А оказалось… Вот что оказалось:

“В старых бумагах на глаза попался черновик аналитической записки, посланной в марте девяносто седьмого Б.Н. Ельцину и В.С. Черномырдину. Меня остановили строки, где я достаточно наивно пытался увлечь наших вождей столь любезным их сердцам экономическим прагматизмом, но на культурной ниве:

“С финансовой точки зрения сфера культуры является единственной сферой социального блока, … где происходит хранение, накопление, производство весьма значительных материальных ценностей, составляющих национальное достояние. По своей реальной стоимости эта часть национального достояния превосходит стоимость основных фондов многих отраслей хозяйства и уникальна тем, что не подвержена инфляции. Материальные ценности культуры являются реальным политическим и финансовым ресурсом государства…”.

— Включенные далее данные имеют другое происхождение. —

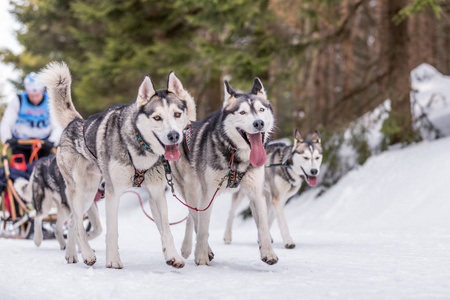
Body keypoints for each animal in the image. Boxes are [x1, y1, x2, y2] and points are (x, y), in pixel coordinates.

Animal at [40, 62, 197, 268]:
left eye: (177, 114)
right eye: (157, 117)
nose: (174, 136)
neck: (138, 146)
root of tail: (76, 122)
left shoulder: (156, 193)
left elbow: (166, 229)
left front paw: (173, 256)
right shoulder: (113, 193)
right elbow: (112, 231)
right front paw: (113, 261)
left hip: (90, 194)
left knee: (74, 220)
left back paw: (72, 254)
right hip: (81, 190)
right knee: (78, 222)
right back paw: (87, 254)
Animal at [171, 77, 278, 264]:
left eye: (261, 109)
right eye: (242, 112)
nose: (259, 123)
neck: (235, 156)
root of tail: (185, 126)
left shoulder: (256, 193)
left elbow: (263, 227)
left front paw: (268, 253)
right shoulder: (208, 194)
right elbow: (203, 228)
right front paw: (201, 257)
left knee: (191, 217)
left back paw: (187, 247)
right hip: (191, 190)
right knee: (195, 218)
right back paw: (201, 250)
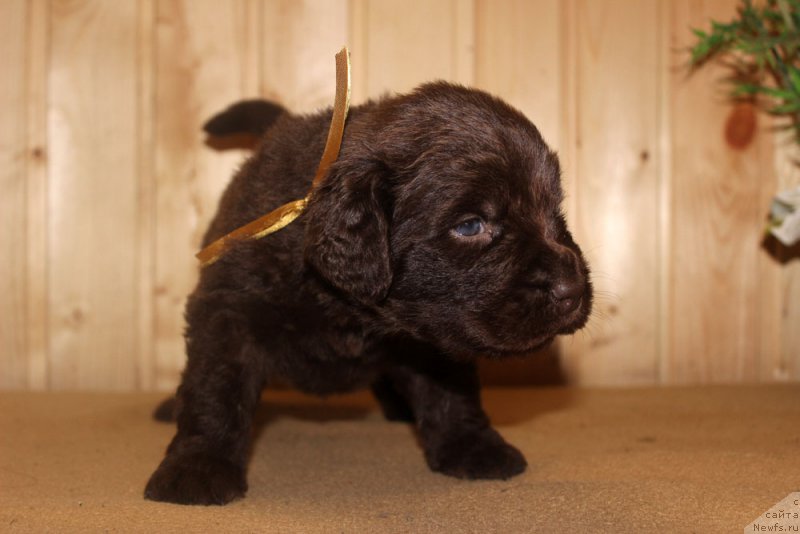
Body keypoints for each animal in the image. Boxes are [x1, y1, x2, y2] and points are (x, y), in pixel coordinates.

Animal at [145, 82, 592, 506]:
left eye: (555, 212)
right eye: (470, 225)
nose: (571, 291)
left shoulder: (433, 336)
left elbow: (452, 391)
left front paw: (473, 446)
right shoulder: (229, 312)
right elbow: (216, 389)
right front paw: (197, 466)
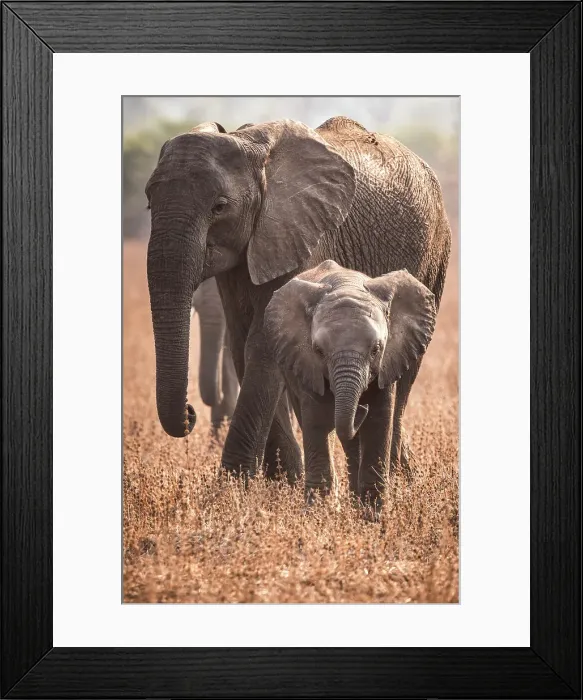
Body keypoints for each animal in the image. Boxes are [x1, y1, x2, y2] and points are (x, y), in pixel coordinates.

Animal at [264, 261, 436, 509]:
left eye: (376, 349)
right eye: (318, 351)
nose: (361, 407)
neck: (347, 285)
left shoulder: (388, 361)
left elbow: (379, 422)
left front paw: (373, 515)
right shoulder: (307, 365)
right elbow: (316, 421)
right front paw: (319, 513)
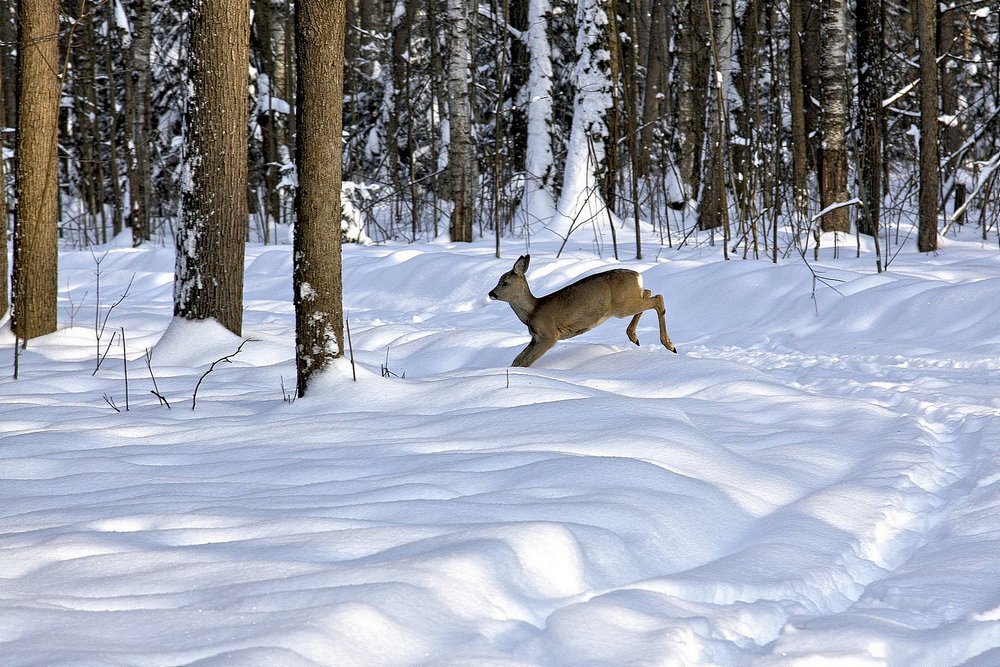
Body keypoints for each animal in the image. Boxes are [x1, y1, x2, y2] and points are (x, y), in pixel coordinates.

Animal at [486, 256, 680, 368]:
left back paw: (670, 345)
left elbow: (525, 362)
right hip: (629, 300)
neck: (532, 311)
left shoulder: (549, 335)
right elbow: (517, 360)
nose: (491, 293)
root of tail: (638, 276)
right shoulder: (534, 338)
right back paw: (634, 337)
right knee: (648, 292)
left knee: (658, 298)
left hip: (623, 306)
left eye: (504, 282)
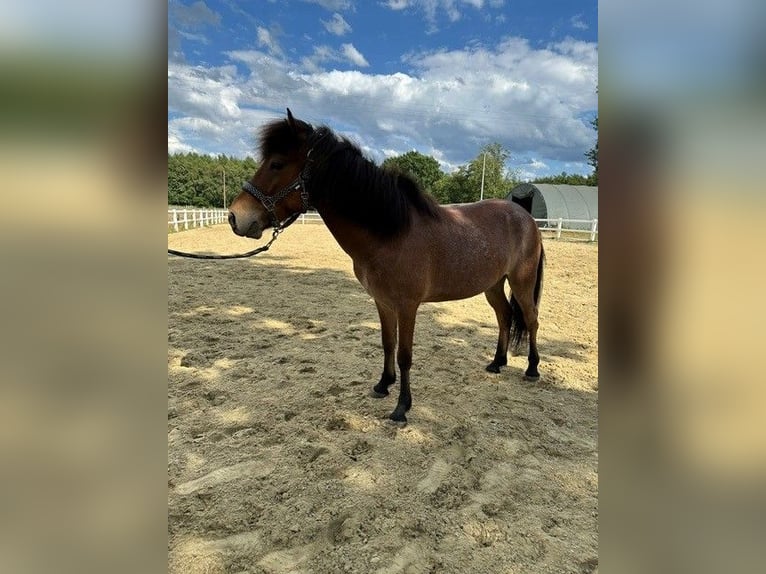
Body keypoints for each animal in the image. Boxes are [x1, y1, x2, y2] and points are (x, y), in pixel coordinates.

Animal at [228, 109, 545, 423]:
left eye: (277, 164)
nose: (234, 216)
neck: (391, 233)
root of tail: (526, 217)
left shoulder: (407, 306)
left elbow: (405, 354)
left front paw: (402, 407)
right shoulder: (382, 302)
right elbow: (387, 343)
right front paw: (383, 385)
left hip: (522, 281)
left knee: (531, 319)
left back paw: (532, 369)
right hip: (493, 284)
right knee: (504, 316)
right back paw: (497, 363)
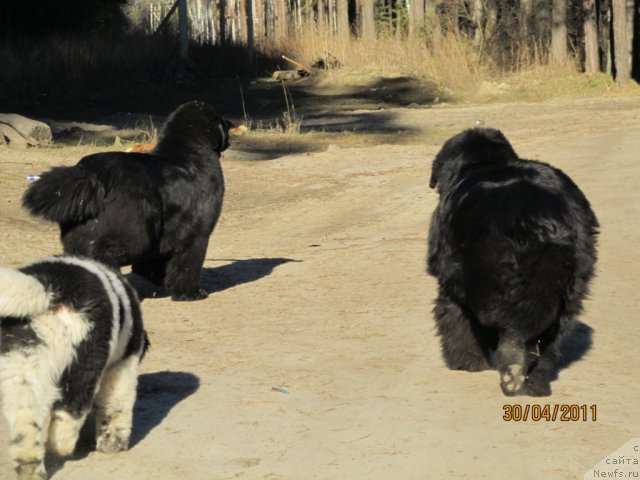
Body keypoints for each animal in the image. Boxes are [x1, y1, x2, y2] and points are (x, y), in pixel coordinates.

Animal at [0, 256, 146, 478]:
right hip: (86, 356)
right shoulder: (122, 365)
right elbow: (117, 403)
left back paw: (31, 469)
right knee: (72, 405)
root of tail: (49, 285)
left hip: (24, 362)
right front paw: (113, 442)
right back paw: (62, 445)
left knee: (25, 420)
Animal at [22, 101, 232, 302]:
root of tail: (95, 173)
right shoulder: (197, 234)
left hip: (81, 233)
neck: (191, 149)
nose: (231, 125)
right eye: (221, 120)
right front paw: (190, 294)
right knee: (105, 253)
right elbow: (187, 266)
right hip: (137, 232)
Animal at [428, 125, 596, 396]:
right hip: (571, 287)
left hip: (489, 281)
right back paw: (535, 382)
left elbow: (454, 317)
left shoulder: (450, 281)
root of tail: (545, 219)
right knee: (548, 338)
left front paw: (467, 362)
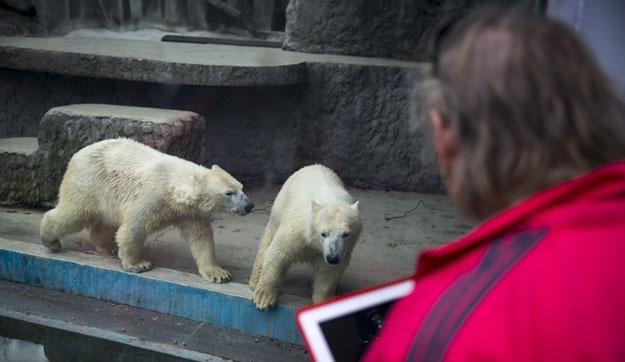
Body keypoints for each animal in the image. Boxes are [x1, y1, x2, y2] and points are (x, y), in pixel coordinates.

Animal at [40, 139, 254, 282]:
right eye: (229, 192)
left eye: (242, 187)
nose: (249, 205)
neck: (174, 185)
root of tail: (77, 153)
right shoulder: (153, 195)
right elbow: (133, 227)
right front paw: (138, 264)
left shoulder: (189, 212)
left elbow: (201, 237)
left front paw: (218, 273)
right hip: (89, 182)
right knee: (73, 213)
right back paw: (51, 241)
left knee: (104, 223)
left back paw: (108, 247)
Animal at [249, 165, 360, 310]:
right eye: (323, 233)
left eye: (345, 234)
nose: (332, 258)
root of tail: (313, 165)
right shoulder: (297, 230)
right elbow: (278, 254)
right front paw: (263, 298)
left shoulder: (342, 251)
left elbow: (328, 273)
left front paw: (325, 302)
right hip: (281, 204)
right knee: (267, 241)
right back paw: (254, 281)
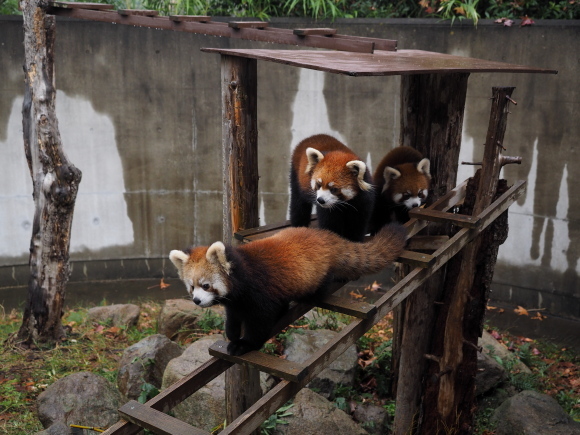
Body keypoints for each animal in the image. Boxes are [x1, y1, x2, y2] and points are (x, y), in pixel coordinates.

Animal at [169, 223, 408, 356]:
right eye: (192, 287)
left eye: (206, 285)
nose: (196, 301)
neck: (243, 273)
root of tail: (325, 236)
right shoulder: (236, 301)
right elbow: (234, 317)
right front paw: (232, 334)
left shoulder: (259, 294)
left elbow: (260, 322)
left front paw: (245, 344)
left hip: (317, 274)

Разумеется, никакого стратегического эффекта сказанное не возымело”.

P.S. Первый, черновой вариант публикуемого ныне опуса я написала почти год назад - вместо рецензии на “Необходимость поэзии”. Но доводить рукопись до ума не стала. Дважды, с карандашом, прочитав книгу Сидорова, так и не смогла ответить себе на важный для данного сюжета вопрос: зачем же так долго принуждал себя к публичной жизни человек, который столь сильно любит одиночество? Для которого любой контакт - напряжение, чреватое стрессом? Достаточно убедительного ответа не могу предложить и сейчас. А вот не совсем убедительный по размышлении, кажется, нашелся.

“Необходимость поэзии” завершает интервью, данное Сидоровым корреспондентке парижской “Русской мысли” летом 1998 года. “Ваш образ, - слегка подначивая, спрашивает Нина Махарашвили новоназначенного Посла, - как бы распадается на две части: те, кто постарше, говорят: Евгений Сидоров (иногда даже Женя) - литератор, критик; для других вы - государственный чиновник высокого ранга… Вы не чувствуете такой раздвоенности?”